In 1934, Broy oversaw the creation of "The Auxiliary Special Branch" of the Garda, formed mainly of hastily trained anti-Treaty IRA veterans, who would have been opponents of Broy in the civil war. It was nicknamed the "Broy Harriers" by Broy's opponents, a pun on the Bray Harriers athletics club or more likely on the Bray Harriers hunt club. It was used first against the quasi-fascist Blueshirts, and later against the diehard holdouts of the IRA, now set against former comrades. The "Broy Harriers" nickname persisted into the 1940s, even though Broy himself was no longer in command, and for the bodies targeted by the unit was a highly-abusive term, still applied by radical Irish republicans to the Garda Special Branch (now renamed the Special Detective Unit). The Broy Harriers engaged in several controversial fatal shootings.

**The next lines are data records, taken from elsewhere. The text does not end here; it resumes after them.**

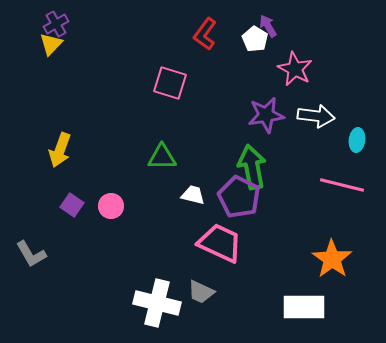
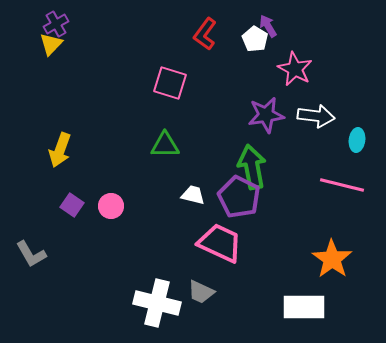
green triangle: moved 3 px right, 12 px up
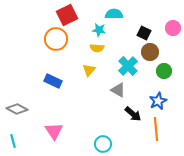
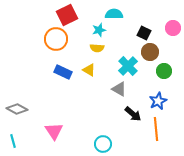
cyan star: rotated 24 degrees counterclockwise
yellow triangle: rotated 40 degrees counterclockwise
blue rectangle: moved 10 px right, 9 px up
gray triangle: moved 1 px right, 1 px up
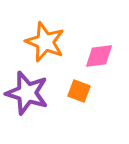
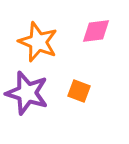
orange star: moved 7 px left
pink diamond: moved 3 px left, 25 px up
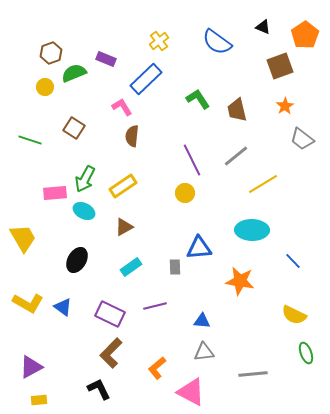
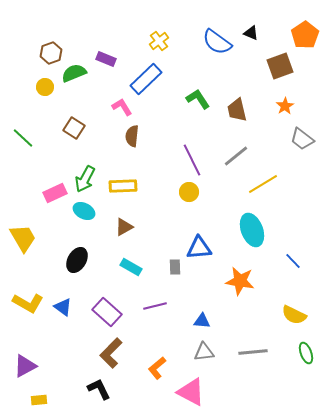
black triangle at (263, 27): moved 12 px left, 6 px down
green line at (30, 140): moved 7 px left, 2 px up; rotated 25 degrees clockwise
yellow rectangle at (123, 186): rotated 32 degrees clockwise
pink rectangle at (55, 193): rotated 20 degrees counterclockwise
yellow circle at (185, 193): moved 4 px right, 1 px up
cyan ellipse at (252, 230): rotated 68 degrees clockwise
cyan rectangle at (131, 267): rotated 65 degrees clockwise
purple rectangle at (110, 314): moved 3 px left, 2 px up; rotated 16 degrees clockwise
purple triangle at (31, 367): moved 6 px left, 1 px up
gray line at (253, 374): moved 22 px up
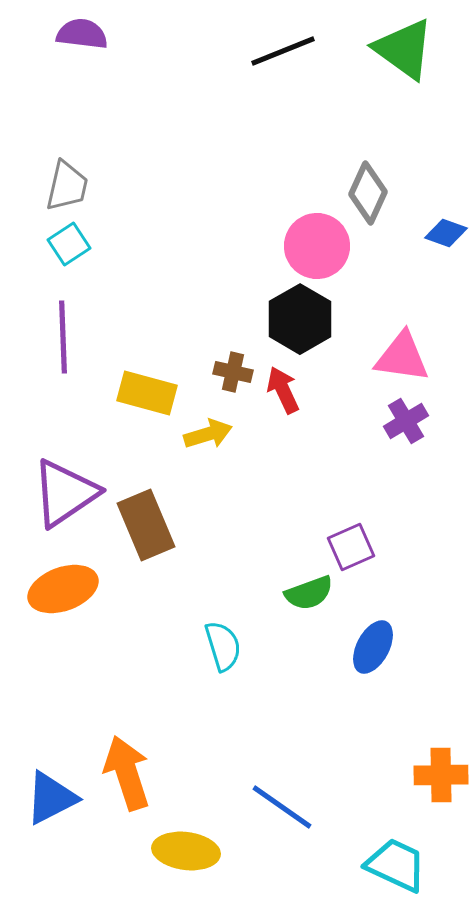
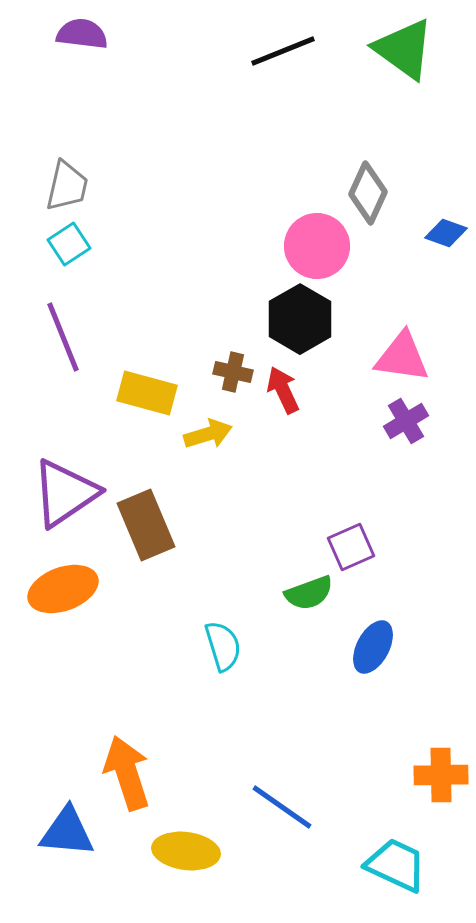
purple line: rotated 20 degrees counterclockwise
blue triangle: moved 16 px right, 34 px down; rotated 32 degrees clockwise
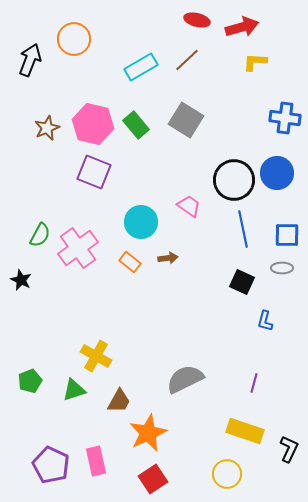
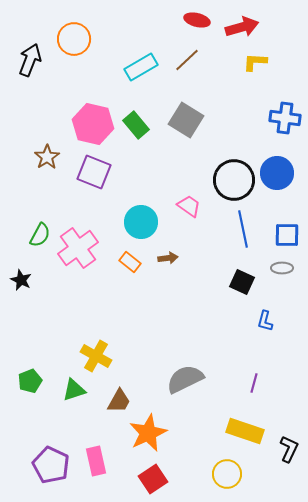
brown star: moved 29 px down; rotated 10 degrees counterclockwise
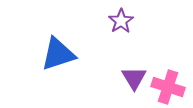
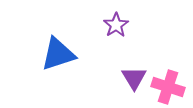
purple star: moved 5 px left, 4 px down
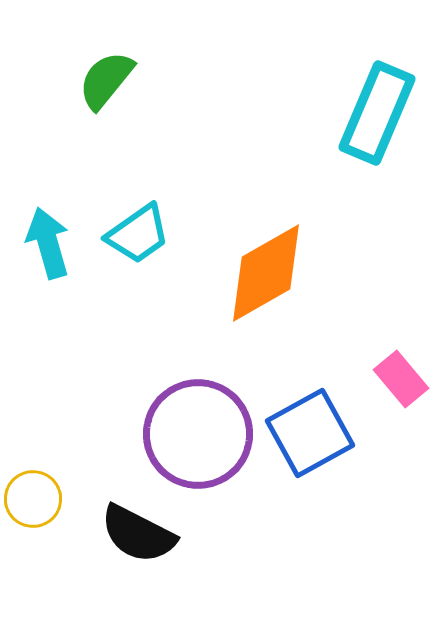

They shot dead a protesting farmer called Lynch in Cork, and when the matter was discussed in the Senate in 1934, the members who supported Éamon de Valera's government walked out. They were detested by sections of the farming community. In the light of this latter history, their name is often used in reference to individuals or groups who attempt to disrupt contemporary Dissident Republicans, such as the remnants of the Provisional IRA.

==Volunteer role==
Broy was President of the Olympic Council of Ireland from 1935 to 1950. He was also a member of the Standing Committee of the Irish Amateur Handball Association.

==Death and legacy==
He died on 22 January 1972 at his residence in the Dublin suburb of Rathgar.

On 17 September 2016, a memorial to Broy was unveiled in Coolegagen Cemetery, County Offaly, close to his childhood home. His daughter Áine was in attendance, as were representatives of the government, the Air Corps, and the Garda Síochana.

==In fiction==
Neil Jordan's film Michael Collins (1996) inaccurately depicts Broy (played by actor Stephen Rea) as having been arrested, tortured and killed by SIS agents. In addition, G Division was based not in Dublin Castle, as indicated in the film, but in Great Brunswick Street. Collins had a different agent in the Castle, David Neligan. Broy is also mentioned and makes an appearance in Michael Russell's detective novel The City of Shadows, set partly in Dublin in the 1930s, published by HarperCollins in 2012.